Forbes Magazine recently ranked the Air Force Academy the second best public college in the United States and the seventh best overall. Tuition, room and board are covered by the government and the cadets receive a monthly stipend but incur a commitment to serve in the military after graduation.
Corbett graduated from RHS in 2009. He had a 4.3 grade point average and earned four varsity letters in volleyball. He also served as a mentor at Mount Woodson Elementary School three days a week.
At Mesa, Corbett earned a 3.5 grade point average and played volleyball two seasons and also returned to help coach the RHS teams. Since every cadet at the Air Force Academy is required to participate in intercollegiate or intramural sports, Corbett hopes to play club volleyball or go out for rugby.
He hopes to major in aerospace engineering or electrical engineering at the academy and plans on making the Air Force a career. His parents, Ed and Janice, are proud of him and support his choice to enroll in the academy.
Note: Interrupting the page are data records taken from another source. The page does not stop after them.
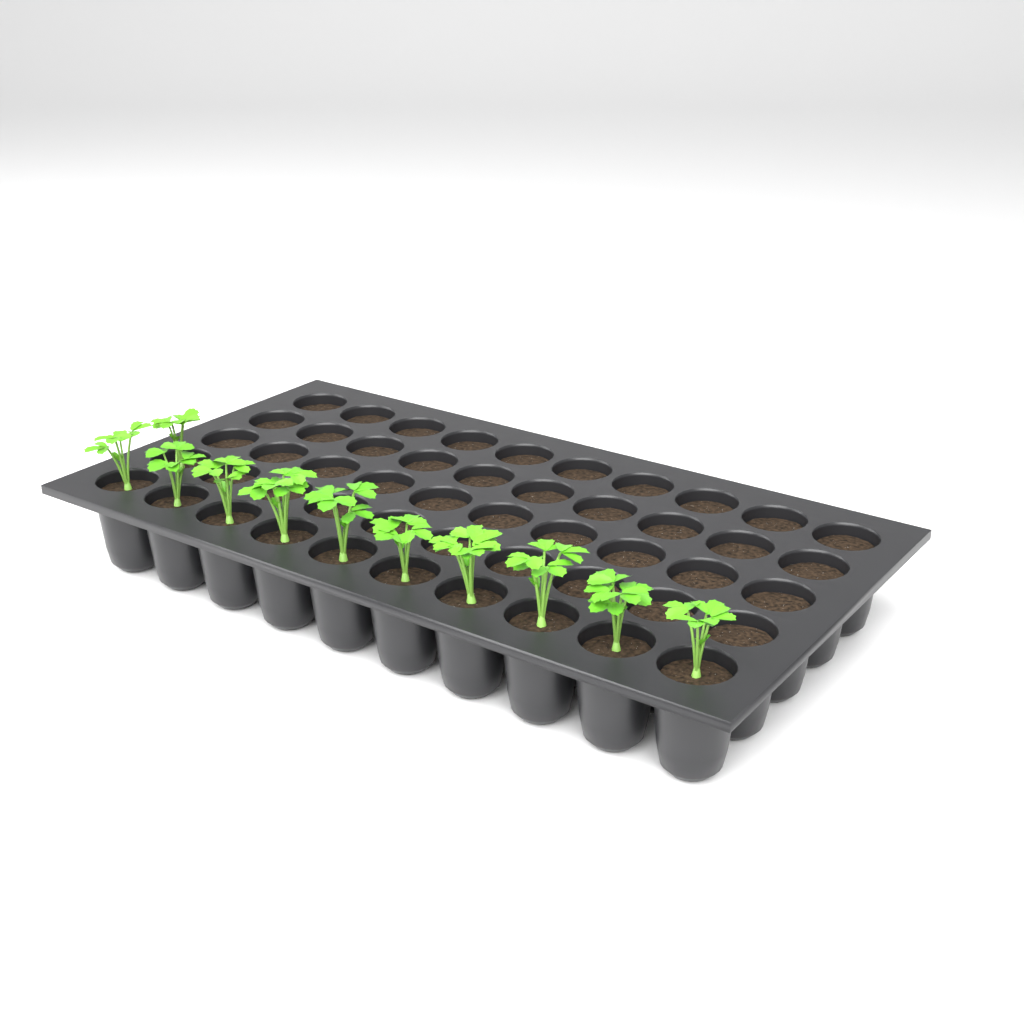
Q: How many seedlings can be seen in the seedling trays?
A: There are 11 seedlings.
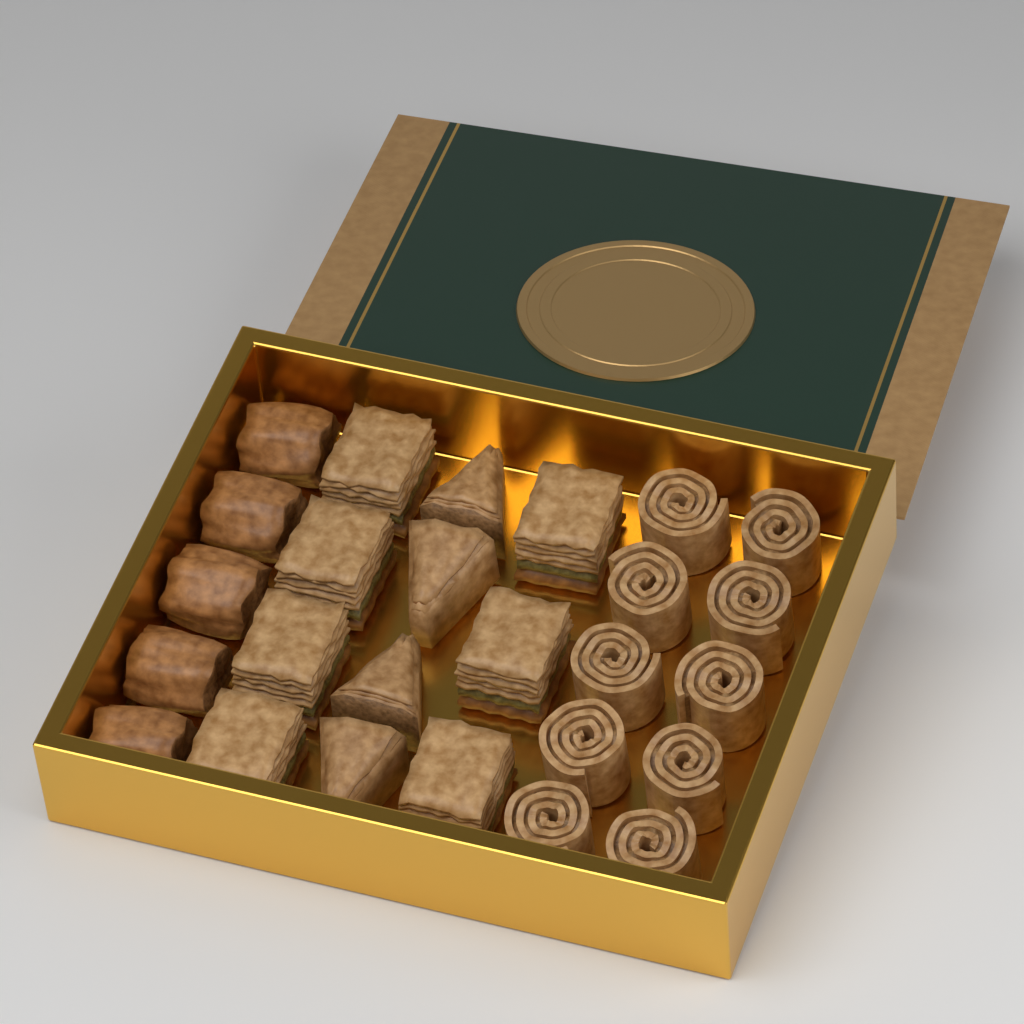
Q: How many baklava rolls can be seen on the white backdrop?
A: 10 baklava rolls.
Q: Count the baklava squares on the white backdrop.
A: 7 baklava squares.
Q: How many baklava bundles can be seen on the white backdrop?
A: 5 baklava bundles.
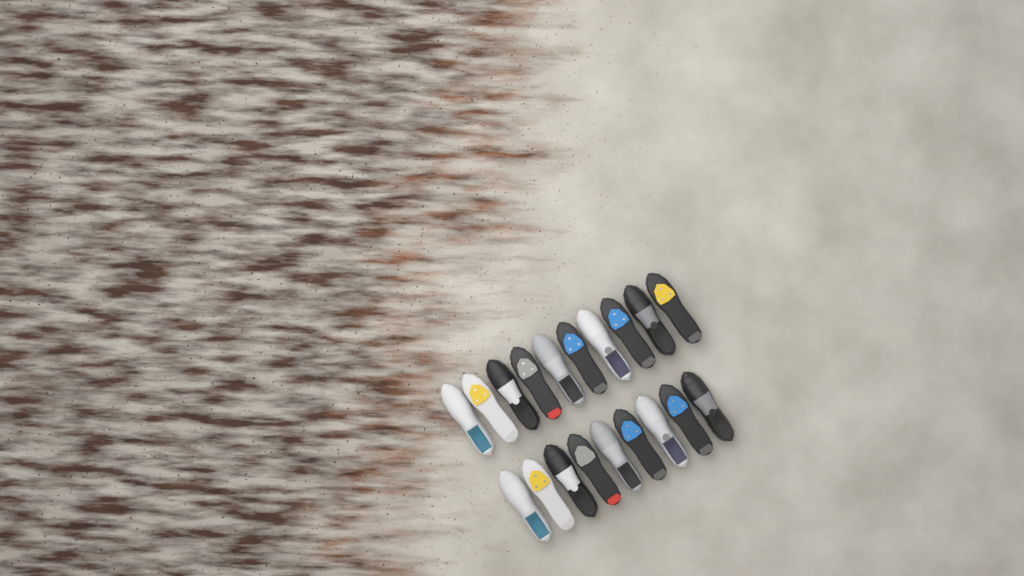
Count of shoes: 19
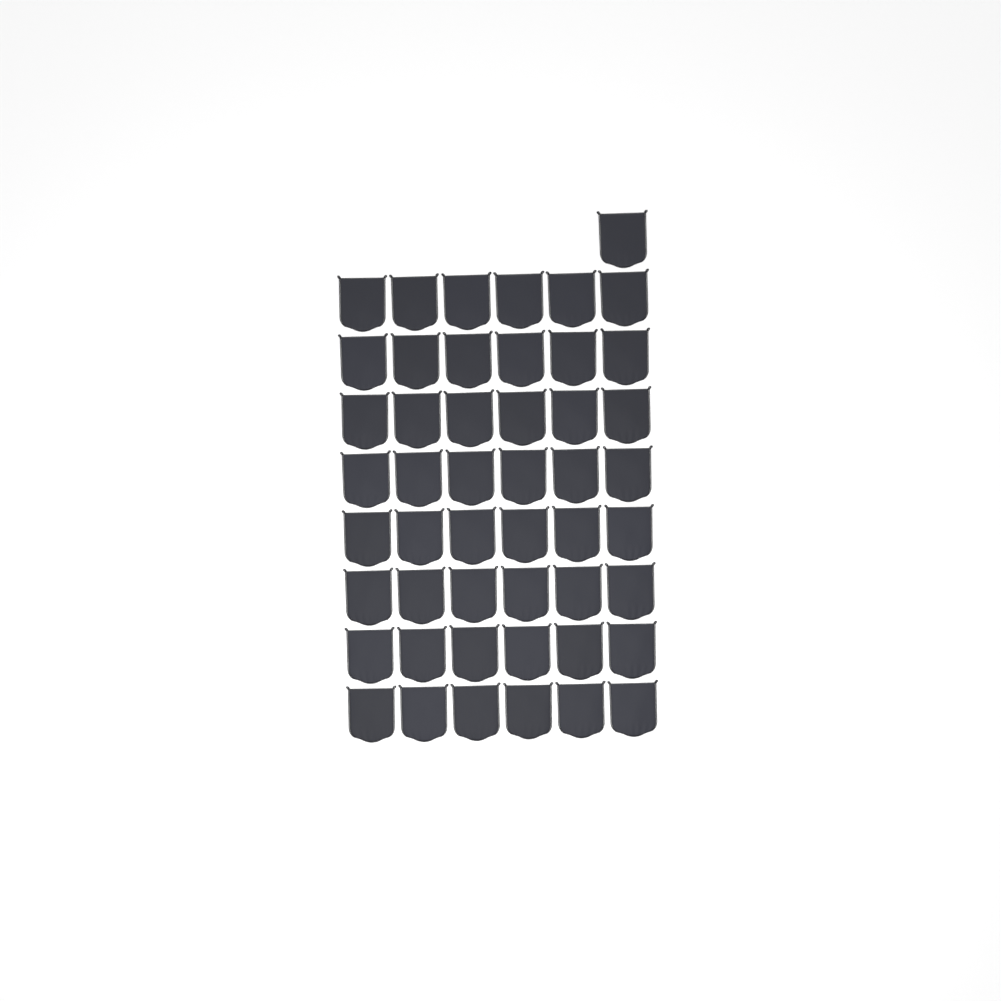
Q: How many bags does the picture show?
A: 49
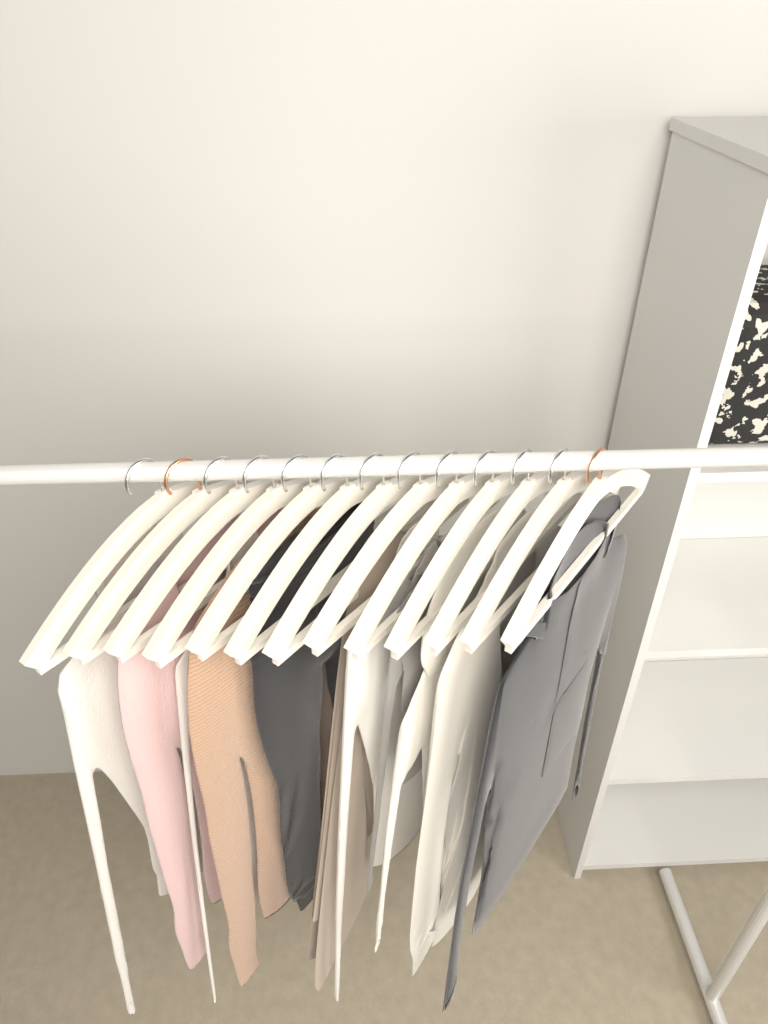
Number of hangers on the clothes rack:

His grandfather, John Harris, was a career sailor in the Navy and served in World War II, Korea and Vietnam.
“We chose to move to Ramona when Stuart was 3 because of the community pride and unity and the school system,” said his father Ed. “Stuart was exposed to many great people and teachers and that helped him tremendously.”
Corbett probably will not be able to read this article for six weeks. He is serving in basic training affectionately referred to as “beast” by the cadets. During “beast,” cadets learn military customs and courtesies, proper wear of the uniform, drill and ceremony, study military knowledge and undergo rigorous physical training and complete a program in field encampment environment. Upon completion of basics, cadets receive their fourth class shoulder boards, take the Honor Oath and are formally accepted as members of the Cadet Wing.
Upon graduation from USAFA, cadets are commissioned as second lieutenants in the United States Air Force.
The Ramona Sentinel congratulates Stuart Corbett and wishes him the best.